* Text block:
——
I think that almost all of Xenakis' output (may be less for the electronic or percusion music) is incomparable, its very hard to find anything that sounds like it. (of course you can find music with similar traits or instrumental techniques eg. Varese, Messiaen, or spectralism - to some degree)


----------



## Alydon (May 16, 2012)

agoukass said:


> For me, it's Messiaen's Turangalila Symphony and Catalogue d' Oiseaux.


I totally agree with the Turangalila symphony, as only a year ago I was driving along to see a client and this was playing on the radio, and the only time in my life I stopped the car and listened to the end of the piece to find out what it was. Unfortunately, I missed my appointment and lost a client in the process, but it was worth it.


----------



## clavichorder (May 2, 2011)

Weston said:


> My vote probably wouldn't be what we call classical. I'd say something like Gentle Giant's "So Sincere." It has to be among the most uncanny things I've ever heard, not because it's dissonant necessarily - just really oddball.


The non classical section of this forum is what introduced to their music. I've haven't heard that song so I'll give it a listen.


----------



## clavichorder (May 2, 2011)
——
* Exercise materials:
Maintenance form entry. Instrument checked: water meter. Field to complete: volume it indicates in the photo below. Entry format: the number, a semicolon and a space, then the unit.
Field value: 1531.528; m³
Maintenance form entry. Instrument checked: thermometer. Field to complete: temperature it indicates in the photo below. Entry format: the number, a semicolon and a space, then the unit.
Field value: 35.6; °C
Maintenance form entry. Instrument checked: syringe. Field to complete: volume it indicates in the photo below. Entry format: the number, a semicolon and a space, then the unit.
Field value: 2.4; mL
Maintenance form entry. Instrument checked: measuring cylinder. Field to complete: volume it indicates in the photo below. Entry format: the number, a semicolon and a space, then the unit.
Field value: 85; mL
——
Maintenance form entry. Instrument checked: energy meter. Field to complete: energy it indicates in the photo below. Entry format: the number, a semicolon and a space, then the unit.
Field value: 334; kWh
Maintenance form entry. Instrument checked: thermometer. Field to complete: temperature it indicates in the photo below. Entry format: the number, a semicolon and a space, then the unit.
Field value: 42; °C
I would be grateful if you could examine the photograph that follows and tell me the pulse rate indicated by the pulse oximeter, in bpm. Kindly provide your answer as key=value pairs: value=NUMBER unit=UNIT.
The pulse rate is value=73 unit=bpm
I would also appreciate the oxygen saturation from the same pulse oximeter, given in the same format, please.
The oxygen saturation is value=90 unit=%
——
* Task set:
A) Quote the forum thread on music back in full, word for word.
B) Lay out the records as a Markdown table with the columns "Row" and "Record line", one row per line and no blank lines. Begin at the line of the records that contains "Maintenance form entry. Instrument checked: water" and stop after the line that contains "Field value: 85; mL".

* Responses per task:
A)
I think that almost all of Xenakis' output (may be less for the electronic or percusion music) is incomparable, its very hard to find anything that sounds like it. (of course you can find music with similar traits or instrumental techniques eg. Varese, Messiaen, or spectralism - to some degree)


----------



## Alydon (May 16, 2012)

agoukass said:


> For me, it's Messiaen's Turangalila Symphony and Catalogue d' Oiseaux.


I totally agree with the Turangalila symphony, as only a year ago I was driving along to see a client and this was playing on the radio, and the only time in my life I stopped the car and listened to the end of the piece to find out what it was. Unfortunately, I missed my appointment and lost a client in the process, but it was worth it.


----------



## clavichorder (May 2, 2011)

Weston said:


> My vote probably wouldn't be what we call classical. I'd say something like Gentle Giant's "So Sincere." It has to be among the most uncanny things I've ever heard, not because it's dissonant necessarily - just really oddball.


The non classical section of this forum is what introduced to their music. I've haven't heard that song so I'll give it a listen.


----------



## clavichorder (May 2, 2011)

B)
| Row | Record line |
|---|---|
| 1 | Maintenance form entry. Instrument checked: water meter. Field to complete: volume it indicates in the photo below. Entry format: the number, a semicolon and a space, then the unit. |
| 2 | Field value: 1531.528; m³ |
| 3 | Maintenance form entry. Instrument checked: thermometer. Field to complete: temperature it indicates in the photo below. Entry format: the number, a semicolon and a space, then the unit. |
| 4 | Field value: 35.6; °C |
| 5 | Maintenance form entry. Instrument checked: syringe. Field to complete: volume it indicates in the photo below. Entry format: the number, a semicolon and a space, then the unit. |
| 6 | Field value: 2.4; mL |
| 7 | Maintenance form entry. Instrument checked: measuring cylinder. Field to complete: volume it indicates in the photo below. Entry format: the number, a semicolon and a space, then the unit. |
| 8 | Field value: 85; mL |